Task instructions:
• 1. According to the essays, what is the only thing that has a price in the imagined violin economy?
• 2. Extract from the essays, word for word, the part that opens with the words containing "What kind of" and closes with "would you do?".

Page extract:
Independence of time

Time is something we experience through our memories but because we measure it, time became independent. Independent of our experience such that it goes by whether we feel it or not. And we then treat it as a resource to use or to waste. Yet it slips by even when we don’t use it, so we consider it wasted. Or is it?

Was time ever ours? And in trying to use it, and pressured to use it well, do we end up rendering our experiences empty and meaningless instead? And when we have a looming deadline we think time is short and there is always so much to do.

What we have to do is given by ourselves though. And if we had gone the other way around and measured time by the work we do instead, will we actually get more out of time rather than get things out of shorter time?

So should we treat time as independent from our experience or to let it be something that is there only because we experience it? Much to ponder.

Chicken and egg

There is the chicken that laid the egg, and the egg hatches into a chicken. Which one comes first? Which one do you need first to start a cycle? That’s the challenge for so many different areas of life, and the energy transition.

We need to find the loose bricks that allows us to tear down the existing systems which perpetuates carbon intensive systems.

We need to identify the first part of a value chain to support and push through to get the rest of the activities through. For example, what should the government subsidise to get the hydrogen industry going? Would it be to subsidise the production, or the use of hydrogen? We need to figure out where is the bottleneck to deal with in order to break the cycle.

That’s one of the areas we are hoping to target and deal with. And that’s why blunomy was created.

What kind of competition?

Imagine an economy you preside over where everyone hones their skills in violin-making and produces violins. Everyone in the economy works really hard to make and sell violins. They do so many other things such as growing their own food, trying to sustain themselves, just to make violins. In the economy, there is no other markets; no one is producing food to sell, no one providing laundry services. Money is exchanged only to buy and sell violins. And only violins have a price.

That sounds absurd. Because if only violins have a price, then money is only worth violins. Then what is the value of money in this economy? Yet, without answering such questions, if we were to allow the metaphor to continue, say you are supposed to spur productivity of this economy, what would you do?

Given information:

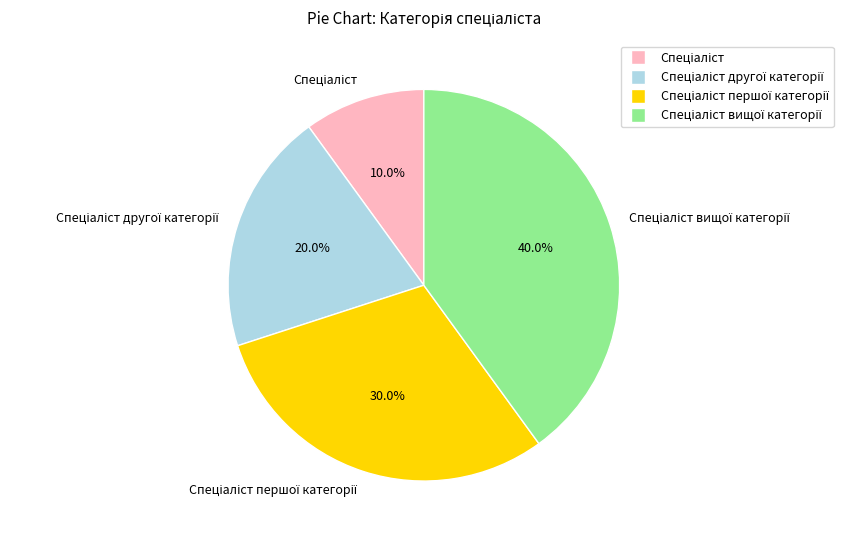

How many segments does this pie chart have?

4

Task responses:
• 1. Only violins have a price.

• 2.
What kind of competition?

Imagine an economy you preside over where everyone hones their skills in violin-making and produces violins. Everyone in the economy works really hard to make and sell violins. They do so many other things such as growing their own food, trying to sustain themselves, just to make violins. In the economy, there is no other markets; no one is producing food to sell, no one providing laundry services. Money is exchanged only to buy and sell violins. And only violins have a price.

That sounds absurd. Because if only violins have a price, then money is only worth violins. Then what is the value of money in this economy? Yet, without answering such questions, if we were to allow the metaphor to continue, say you are supposed to spur productivity of this economy, what would you do?